EXERCISE TASK >> Copy out the lines below word for word, leaving out the pictures.

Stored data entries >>
┄┄┄┄┄┄

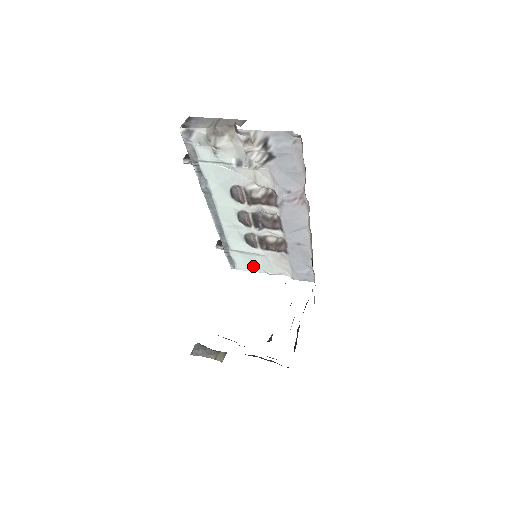
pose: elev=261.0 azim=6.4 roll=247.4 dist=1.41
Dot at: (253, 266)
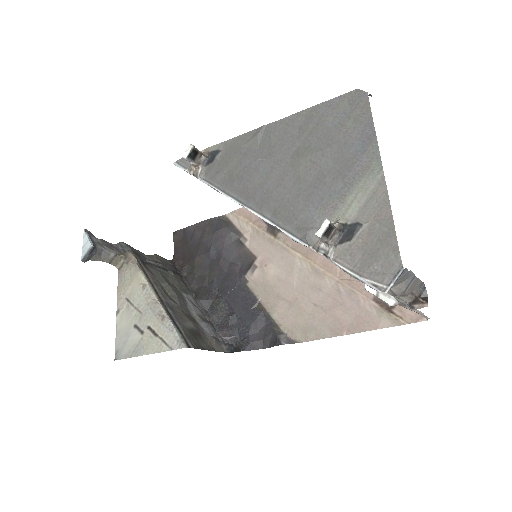
Dot at: occluded
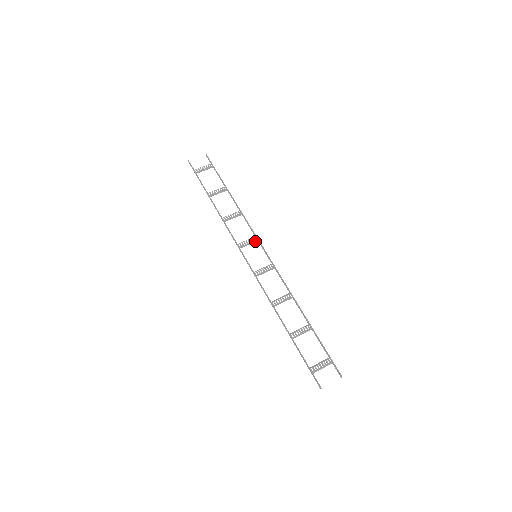
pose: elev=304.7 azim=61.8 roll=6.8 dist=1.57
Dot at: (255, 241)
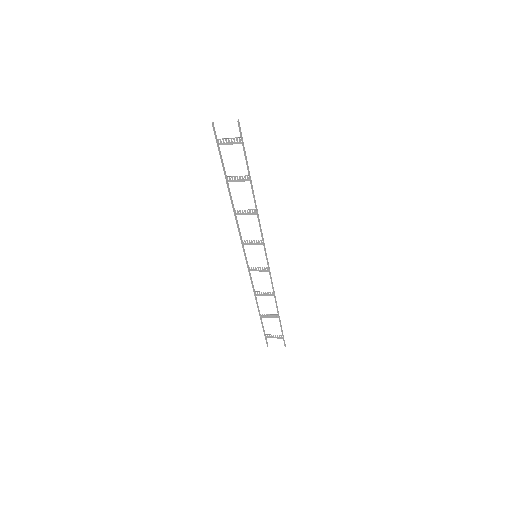
Dot at: (266, 267)
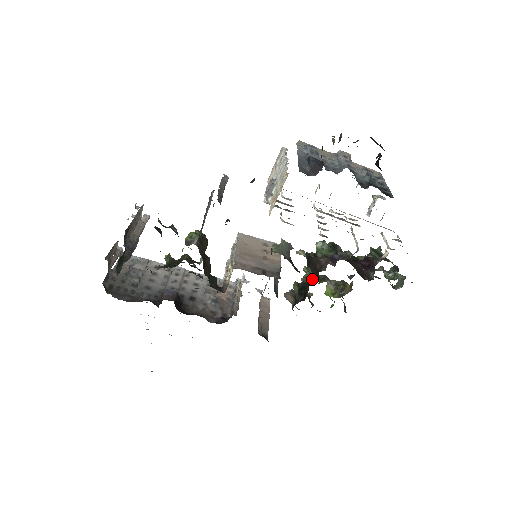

┄┄┄┄┄┄

WRITTEN ANSWER >>
pose: elev=261.0 azim=6.4 roll=247.4 dist=1.41
Dot at: (253, 266)
Dot at: occluded
pose: elev=304.7 azim=61.8 roll=6.8 dist=1.57
Dot at: (255, 241)
Dot at: (266, 267)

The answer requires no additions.